Definitional issue: stddev_pop (and related) for 1 input

From: Tom Lane <tgl(at)sss(dot)pgh(dot)pa(dot)us>
To: Dean Rasheed <dean(dot)a(dot)rasheed(at)gmail(dot)com>
Cc: pgsql-hackers(at)lists(dot)postgresql(dot)org
Subject: Definitional issue: stddev_pop (and related) for 1 input
Date: 2020-06-11 18:06:06
Message-ID: 353062.1591898766@sss.pgh.pa.us
Views: Raw Message | Whole Thread | Download mbox | Resend email
Thread:
Lists: pgsql-hackers

Before v12, stddev_pop() had the following behavior with just a
single input value:

regression=# SELECT stddev_pop('42'::float8);
stddev_pop
------------
0
(1 row)

regression=# SELECT stddev_pop('inf'::float8);
stddev_pop
------------
NaN
(1 row)

Collection entries:
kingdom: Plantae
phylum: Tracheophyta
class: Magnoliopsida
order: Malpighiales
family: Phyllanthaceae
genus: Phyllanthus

### Written tasks
#1 According to the stddev_pop post, what did stddev_pop() return before v12 for the single input 'inf'::float8?
#2 Write the next part of the stddev_pop post, picking up after its last line.
The listing was drawn from a separate source.

### Answers in order
#1 It returned NaN.

#2
regression=# SELECT stddev_pop('nan'::float8);
stddev_pop
------------
NaN
(1 row)

As of v12, though, all three cases produce 0. I am not sure what
to think about that with respect to an infinity input, but I'm
quite sure I don't like it for NaN input.

It looks like the culprit is the introduction of the "Youngs-Cramer"
algorithm in float8_accum: nothing is done to Sxx at the first iteration,
even if the input is inf or NaN. I'd be inclined to force Sxx to NaN
when the first input is NaN, and perhaps also when it's Inf.
Alternatively we could clean up in the finalization routine by noting
that Sx is Inf/NaN, but that seems messier. Thoughts?

(I came across this by noting that the results don't agree with
numeric accumulation, which isn't using Youngs-Cramer.)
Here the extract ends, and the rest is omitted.